About the programme
During the MA Translation you will follow courses on translation theory and research, translation tools and technologies, and translation practice from English to Dutch and Dutch to English. In addition to the obligatory courses and the internship and MA thesis, you will choose elective courses from the following specializations: legal translation, literary translation, medical translation, multimodal translation (including subtitling). Upon graduation you will earn a qualification that will give you entry to the national register of sworn interpreters and translators.
The programme consists of 60 EC, to be completed in one year. You will take three obligatory courses (15 EC total) and choose two electives courses (10 EC + 5 EC) in addition to doing an obligatory internship (10 EC) and writing an MA thesis, including a thesis seminar (20 EC total).
|Work Placement / Research Internship||10|
For the two elective courses, you can choose from the following:
Semester 1: Select one elective course from:
- Literary Translation 1: The familiar and the foreign (10 EC)
- Legal Translation 1 (10 EC)
- Multimodal Translation (10 EC)
Semester 2: Select one elective course from:
- Literary Translation 2: The other side of the tapestry (5 EC)
- Legal Translation 2 (5 EC)
- Subtitling in Theory and Practice (5 EC)
- Medical Translation (5 EC)
In order to gain work experience and explore the professional field, you are required to do an internship (10 EC) as part of your studies through the Career Service of the Humanities faculty.
In recent years, students from the MA Translation have completed internships at:
- VSI Subtitling BV
- Local Heroes Utrecht (game localization)
- Leiden University Academic Language Centre
- The European Parliament
- Global Voices
- Wilkens C.S.
Students may choose to do an Individual project (10 EC) as a research alternative to an internship if they wish to prepare for a PhD in Translation Studies.
The MA Translation is offered as a Full-time programme only. Students can only start the programme in September (no admittance in February).
For a detailed programma, see the Prospectus. Please note that the Prospectus shows a provisional programme and list of courses.
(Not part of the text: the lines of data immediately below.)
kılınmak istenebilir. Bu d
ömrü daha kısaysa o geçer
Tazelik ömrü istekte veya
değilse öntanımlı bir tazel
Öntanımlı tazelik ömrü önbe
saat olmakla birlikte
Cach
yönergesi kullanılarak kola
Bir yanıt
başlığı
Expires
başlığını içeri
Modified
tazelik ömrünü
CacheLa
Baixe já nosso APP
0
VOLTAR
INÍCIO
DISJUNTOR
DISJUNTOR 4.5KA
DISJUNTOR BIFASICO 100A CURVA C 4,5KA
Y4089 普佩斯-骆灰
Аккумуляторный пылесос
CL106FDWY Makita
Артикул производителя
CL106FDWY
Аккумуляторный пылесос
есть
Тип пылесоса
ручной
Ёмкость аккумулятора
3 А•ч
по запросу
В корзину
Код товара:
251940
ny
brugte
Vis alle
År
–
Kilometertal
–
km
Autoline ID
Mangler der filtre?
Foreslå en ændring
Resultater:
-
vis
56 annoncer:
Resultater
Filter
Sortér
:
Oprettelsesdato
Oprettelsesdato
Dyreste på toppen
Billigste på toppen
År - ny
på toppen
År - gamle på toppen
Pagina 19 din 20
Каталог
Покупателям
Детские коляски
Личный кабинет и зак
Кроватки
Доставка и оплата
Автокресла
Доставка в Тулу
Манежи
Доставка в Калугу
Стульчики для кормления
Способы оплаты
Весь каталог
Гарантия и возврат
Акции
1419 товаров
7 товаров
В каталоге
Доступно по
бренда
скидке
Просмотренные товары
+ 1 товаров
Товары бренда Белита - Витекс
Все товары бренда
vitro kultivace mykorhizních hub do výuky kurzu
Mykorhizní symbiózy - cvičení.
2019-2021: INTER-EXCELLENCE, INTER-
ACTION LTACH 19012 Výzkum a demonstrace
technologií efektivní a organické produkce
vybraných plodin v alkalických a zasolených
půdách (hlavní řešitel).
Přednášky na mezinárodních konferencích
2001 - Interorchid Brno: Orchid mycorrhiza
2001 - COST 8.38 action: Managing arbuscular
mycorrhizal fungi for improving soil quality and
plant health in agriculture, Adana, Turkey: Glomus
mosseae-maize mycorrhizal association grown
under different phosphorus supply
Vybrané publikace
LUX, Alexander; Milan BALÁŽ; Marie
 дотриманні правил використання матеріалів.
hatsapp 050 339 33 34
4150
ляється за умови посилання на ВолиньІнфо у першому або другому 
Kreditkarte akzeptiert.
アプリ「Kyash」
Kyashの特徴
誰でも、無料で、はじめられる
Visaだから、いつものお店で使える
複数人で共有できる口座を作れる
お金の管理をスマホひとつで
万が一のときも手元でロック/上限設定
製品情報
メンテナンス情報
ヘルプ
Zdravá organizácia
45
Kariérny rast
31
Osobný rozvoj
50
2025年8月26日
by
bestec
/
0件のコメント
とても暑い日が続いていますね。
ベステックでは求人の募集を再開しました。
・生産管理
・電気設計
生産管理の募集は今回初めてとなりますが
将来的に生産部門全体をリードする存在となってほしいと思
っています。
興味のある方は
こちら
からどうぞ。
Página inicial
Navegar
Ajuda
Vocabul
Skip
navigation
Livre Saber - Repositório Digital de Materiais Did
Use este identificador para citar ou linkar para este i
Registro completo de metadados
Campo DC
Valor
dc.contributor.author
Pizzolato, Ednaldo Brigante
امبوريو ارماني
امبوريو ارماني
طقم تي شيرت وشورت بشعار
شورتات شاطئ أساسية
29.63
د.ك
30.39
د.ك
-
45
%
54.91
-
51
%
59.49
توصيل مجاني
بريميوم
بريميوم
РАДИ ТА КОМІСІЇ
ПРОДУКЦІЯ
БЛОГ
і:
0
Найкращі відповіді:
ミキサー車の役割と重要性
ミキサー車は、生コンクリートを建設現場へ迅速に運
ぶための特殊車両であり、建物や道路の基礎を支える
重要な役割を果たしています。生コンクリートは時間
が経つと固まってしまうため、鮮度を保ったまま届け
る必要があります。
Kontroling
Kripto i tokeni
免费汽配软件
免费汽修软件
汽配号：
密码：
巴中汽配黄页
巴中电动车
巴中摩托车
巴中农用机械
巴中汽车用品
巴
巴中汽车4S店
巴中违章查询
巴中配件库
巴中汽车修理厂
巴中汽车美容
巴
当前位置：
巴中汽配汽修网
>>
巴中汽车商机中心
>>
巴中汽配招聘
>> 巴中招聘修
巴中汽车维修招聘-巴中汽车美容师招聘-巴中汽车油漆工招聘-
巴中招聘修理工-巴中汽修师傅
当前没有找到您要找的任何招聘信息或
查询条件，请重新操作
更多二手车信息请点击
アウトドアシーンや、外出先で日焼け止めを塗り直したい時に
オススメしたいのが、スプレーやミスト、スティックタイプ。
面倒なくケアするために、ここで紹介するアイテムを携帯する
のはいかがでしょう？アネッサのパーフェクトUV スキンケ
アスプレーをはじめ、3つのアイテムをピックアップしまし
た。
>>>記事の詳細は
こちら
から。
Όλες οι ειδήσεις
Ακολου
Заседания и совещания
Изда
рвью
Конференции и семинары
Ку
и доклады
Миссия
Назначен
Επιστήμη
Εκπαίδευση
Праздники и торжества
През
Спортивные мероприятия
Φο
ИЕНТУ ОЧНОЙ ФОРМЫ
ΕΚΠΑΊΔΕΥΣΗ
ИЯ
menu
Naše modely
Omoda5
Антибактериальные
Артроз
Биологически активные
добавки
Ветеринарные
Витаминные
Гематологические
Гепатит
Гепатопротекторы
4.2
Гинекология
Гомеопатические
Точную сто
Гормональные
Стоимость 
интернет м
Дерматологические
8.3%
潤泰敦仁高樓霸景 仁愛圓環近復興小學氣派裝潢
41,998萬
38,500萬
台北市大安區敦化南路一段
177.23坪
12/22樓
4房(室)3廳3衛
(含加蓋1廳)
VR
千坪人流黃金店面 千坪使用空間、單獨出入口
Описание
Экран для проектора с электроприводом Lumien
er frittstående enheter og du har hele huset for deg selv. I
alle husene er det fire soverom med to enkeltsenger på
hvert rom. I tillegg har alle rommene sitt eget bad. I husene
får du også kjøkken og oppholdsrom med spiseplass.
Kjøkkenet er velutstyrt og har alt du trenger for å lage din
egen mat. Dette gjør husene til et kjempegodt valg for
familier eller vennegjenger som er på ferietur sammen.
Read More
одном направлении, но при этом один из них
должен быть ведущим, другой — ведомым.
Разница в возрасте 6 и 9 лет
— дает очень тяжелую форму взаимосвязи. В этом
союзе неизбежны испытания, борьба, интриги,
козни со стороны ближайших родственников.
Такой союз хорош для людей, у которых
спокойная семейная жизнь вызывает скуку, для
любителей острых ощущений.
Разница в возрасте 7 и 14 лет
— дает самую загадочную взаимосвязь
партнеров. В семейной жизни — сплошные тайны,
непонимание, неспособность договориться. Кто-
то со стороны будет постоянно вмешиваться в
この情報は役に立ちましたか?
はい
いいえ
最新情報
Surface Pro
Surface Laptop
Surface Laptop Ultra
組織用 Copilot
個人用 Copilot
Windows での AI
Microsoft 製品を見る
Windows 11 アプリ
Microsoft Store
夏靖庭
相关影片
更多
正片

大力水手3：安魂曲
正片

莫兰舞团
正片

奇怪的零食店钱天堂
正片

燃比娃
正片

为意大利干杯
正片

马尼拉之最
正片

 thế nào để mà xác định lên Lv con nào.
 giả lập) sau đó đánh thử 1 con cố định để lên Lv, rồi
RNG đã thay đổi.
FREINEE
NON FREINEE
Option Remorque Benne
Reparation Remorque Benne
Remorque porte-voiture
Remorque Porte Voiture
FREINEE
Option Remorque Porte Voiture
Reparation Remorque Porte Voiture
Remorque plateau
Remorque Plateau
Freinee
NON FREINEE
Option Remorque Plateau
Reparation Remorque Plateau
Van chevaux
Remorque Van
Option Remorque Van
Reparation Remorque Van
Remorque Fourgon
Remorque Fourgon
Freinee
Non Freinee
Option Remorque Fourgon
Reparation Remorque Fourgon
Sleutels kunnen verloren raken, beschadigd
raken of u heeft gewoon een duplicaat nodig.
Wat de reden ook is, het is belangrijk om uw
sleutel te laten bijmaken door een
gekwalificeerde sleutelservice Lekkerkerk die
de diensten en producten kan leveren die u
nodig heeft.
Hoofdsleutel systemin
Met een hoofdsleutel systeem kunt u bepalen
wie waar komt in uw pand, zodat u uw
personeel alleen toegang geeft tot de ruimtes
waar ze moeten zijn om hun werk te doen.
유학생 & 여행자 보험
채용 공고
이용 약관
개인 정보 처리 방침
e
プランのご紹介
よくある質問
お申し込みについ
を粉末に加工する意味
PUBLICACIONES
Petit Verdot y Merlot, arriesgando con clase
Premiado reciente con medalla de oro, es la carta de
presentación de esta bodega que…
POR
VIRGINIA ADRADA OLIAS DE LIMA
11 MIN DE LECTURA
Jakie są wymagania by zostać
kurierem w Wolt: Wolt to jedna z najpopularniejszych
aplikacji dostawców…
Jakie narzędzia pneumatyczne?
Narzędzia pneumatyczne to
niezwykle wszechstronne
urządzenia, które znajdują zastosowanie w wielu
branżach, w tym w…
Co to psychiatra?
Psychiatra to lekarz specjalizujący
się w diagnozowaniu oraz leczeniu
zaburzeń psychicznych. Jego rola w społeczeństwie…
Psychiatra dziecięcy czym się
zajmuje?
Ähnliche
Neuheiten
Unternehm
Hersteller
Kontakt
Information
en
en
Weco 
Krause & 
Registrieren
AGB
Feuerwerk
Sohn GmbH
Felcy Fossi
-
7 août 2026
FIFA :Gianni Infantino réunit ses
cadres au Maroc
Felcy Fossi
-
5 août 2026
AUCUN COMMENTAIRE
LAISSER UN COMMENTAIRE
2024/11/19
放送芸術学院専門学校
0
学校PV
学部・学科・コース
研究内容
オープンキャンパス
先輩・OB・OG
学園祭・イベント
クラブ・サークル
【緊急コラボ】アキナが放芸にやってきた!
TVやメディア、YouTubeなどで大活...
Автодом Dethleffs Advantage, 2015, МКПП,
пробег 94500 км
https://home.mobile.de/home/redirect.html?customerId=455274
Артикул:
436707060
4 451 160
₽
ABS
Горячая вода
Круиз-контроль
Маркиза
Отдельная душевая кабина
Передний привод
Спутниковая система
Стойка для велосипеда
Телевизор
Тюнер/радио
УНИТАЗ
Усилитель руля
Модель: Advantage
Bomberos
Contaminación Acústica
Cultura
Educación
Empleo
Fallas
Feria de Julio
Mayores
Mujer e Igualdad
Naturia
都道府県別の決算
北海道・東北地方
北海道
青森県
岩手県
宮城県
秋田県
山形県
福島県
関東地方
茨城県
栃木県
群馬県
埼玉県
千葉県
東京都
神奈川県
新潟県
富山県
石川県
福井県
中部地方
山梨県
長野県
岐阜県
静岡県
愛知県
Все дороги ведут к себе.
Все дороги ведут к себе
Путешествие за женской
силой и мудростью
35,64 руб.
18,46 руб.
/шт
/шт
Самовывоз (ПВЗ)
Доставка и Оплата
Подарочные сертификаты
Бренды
Samantha studies the MA Translation. She is currently doing a 5-month traineeship at the European Parliament Directorate-General for Translation. "The traineeship first came to my attention after attending a workshop organised by the Leiden Student Career Service called ‘Werken als vertaler binnen de EU-instellingen’, led by two translators from the Dutch Translation Unit. Being a European Studies graduate, this traineeship immediately appealed to me. It seemed the perfect opportunity to combine my bachelor’s and master’s degrees."
"The Directorate-General for Translation or ‘DG Trad’ provides the European Parliament with translation services for its written or electronic communication in all official languages of the European Union. The Dutch unit consists of a department head, three administrative staff, eight assistants and thirty (in house) translators.
As a translation trainee, I have the opportunity to translate texts dealing with the different areas of activity of the European Union. However, the traineeship covers more than just translation. For example, all Schuman trainees are sent on ‘missions’ to Brussels and Strasbourg to attend sessions of the European Parliament and there will also be a visit to the Court of Justice. Moreover, we are offered a series of workshops and training sessions on topics such as Terminology and CAT-Tools and we will all be participating in a terminology project. Besides, by living abroad for a longer period of time, you learn what it’s like to work in an international environment, which gives you a great advantage.
The texts I am asked to translate vary considerably in nature, including political, budgetary, technical and/or administrative texts. Translations are done under the supervision of a translator-mentor, who offers guidance, teaches me the current translation workflows and procedures, and revises my translations when necessary. This gives me a good opportunity to learn and improve my translations.”
“All of our courses combine theory and practice. This way, students gain the practical experience they need for their future career as a professional translator, editor or project manager, while they also reflect on translation problems from an academic perspective, gaining in-depth knowledge of relevant theories and methods from a wide range of disciplines. The same is true for our use of technology: students are taught to use professional CAT tools, but also to consider the ethical implications of using translation memories or machine translation.”